Distinct roles for the α, β and γ1 isoforms of protein phosphatase 1 in the outside-in αIIbβ3 integrin signalling-dependent functions

Although protein kinases and phosphatases participate in integrin alpha(IIb)beta(3) signalling, whether integrin functions are regulated by the catalytic subunit of protein phosphatase 1 (PP1c) isoforms are unclear. We show that siRNA mediated knockdown of all PP1c isoforms (alpha, beta and gamma 1) in 293 alpha(IIb)beta(3) cells decreased adhesion to immobilised fibrinogen and fibrin clot retraction. Selective knockdown of only PP1c gamma 1 did not alter adhesion or clot retraction, while depletion of PP1c beta decreased both functions. Unexpectedly, knockdown of PP1c alpha enhanced alpha(IIb)beta(3) adhesion to fibrinogen and clot retraction.

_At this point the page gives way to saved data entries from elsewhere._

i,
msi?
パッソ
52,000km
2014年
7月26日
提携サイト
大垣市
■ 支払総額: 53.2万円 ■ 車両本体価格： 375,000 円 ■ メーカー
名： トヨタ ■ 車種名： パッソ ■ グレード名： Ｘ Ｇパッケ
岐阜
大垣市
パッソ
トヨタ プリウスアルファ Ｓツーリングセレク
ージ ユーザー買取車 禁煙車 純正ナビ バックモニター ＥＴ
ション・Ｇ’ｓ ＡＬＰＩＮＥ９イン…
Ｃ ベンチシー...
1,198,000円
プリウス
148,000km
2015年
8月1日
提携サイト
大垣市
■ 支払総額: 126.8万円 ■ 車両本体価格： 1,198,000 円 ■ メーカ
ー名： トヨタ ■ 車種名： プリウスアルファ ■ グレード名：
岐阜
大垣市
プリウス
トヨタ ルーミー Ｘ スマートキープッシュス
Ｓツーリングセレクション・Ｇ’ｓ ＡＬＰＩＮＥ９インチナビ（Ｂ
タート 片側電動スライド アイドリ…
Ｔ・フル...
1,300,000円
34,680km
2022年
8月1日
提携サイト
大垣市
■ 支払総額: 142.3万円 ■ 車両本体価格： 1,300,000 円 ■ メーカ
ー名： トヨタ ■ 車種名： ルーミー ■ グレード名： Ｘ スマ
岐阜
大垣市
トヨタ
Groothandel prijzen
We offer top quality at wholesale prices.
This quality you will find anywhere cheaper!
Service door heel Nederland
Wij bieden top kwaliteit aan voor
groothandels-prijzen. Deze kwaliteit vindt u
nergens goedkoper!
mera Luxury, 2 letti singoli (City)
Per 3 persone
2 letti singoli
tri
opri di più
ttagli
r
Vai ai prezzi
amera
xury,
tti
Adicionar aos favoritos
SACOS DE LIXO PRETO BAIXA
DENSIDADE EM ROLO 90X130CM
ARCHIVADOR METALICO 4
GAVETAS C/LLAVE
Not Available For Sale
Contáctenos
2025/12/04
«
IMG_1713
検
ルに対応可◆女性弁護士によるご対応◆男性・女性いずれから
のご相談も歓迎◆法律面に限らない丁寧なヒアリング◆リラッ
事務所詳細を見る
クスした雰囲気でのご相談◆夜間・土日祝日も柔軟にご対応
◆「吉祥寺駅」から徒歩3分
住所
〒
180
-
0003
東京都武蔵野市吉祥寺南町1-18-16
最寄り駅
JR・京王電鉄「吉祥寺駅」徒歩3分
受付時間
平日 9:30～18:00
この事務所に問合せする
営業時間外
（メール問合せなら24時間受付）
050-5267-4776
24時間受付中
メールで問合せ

Protein interaction studies revealed that all PP1c isoforms can interact with the integrin alpha(IIb) subunit. Phospho-profiling studies revealed an enhanced activation of mitogen-activated protein kinase (MAPK) p38 in the PP1c alpha depleted cells. Enhanced adhesive phenotype displayed by the PP1c alpha-depleted 293 alpha(IIb)beta(3) cells was blocked by pharmacological inhibition of p38. Conversely, the decreased adhesion of PP1c alpha overexpressing cells was rescued by the expression of constitutively active p38 alpha or p38 gamma. Thus, PP1c isoforms have distinct contribution to the outside-in alpha(IIb)beta(3) signalling-dependent functions in 293 alpha(IIb)beta(3) cells. Moreover, PP1c alpha negatively regulates integrin function by suppressing the p38 pathway.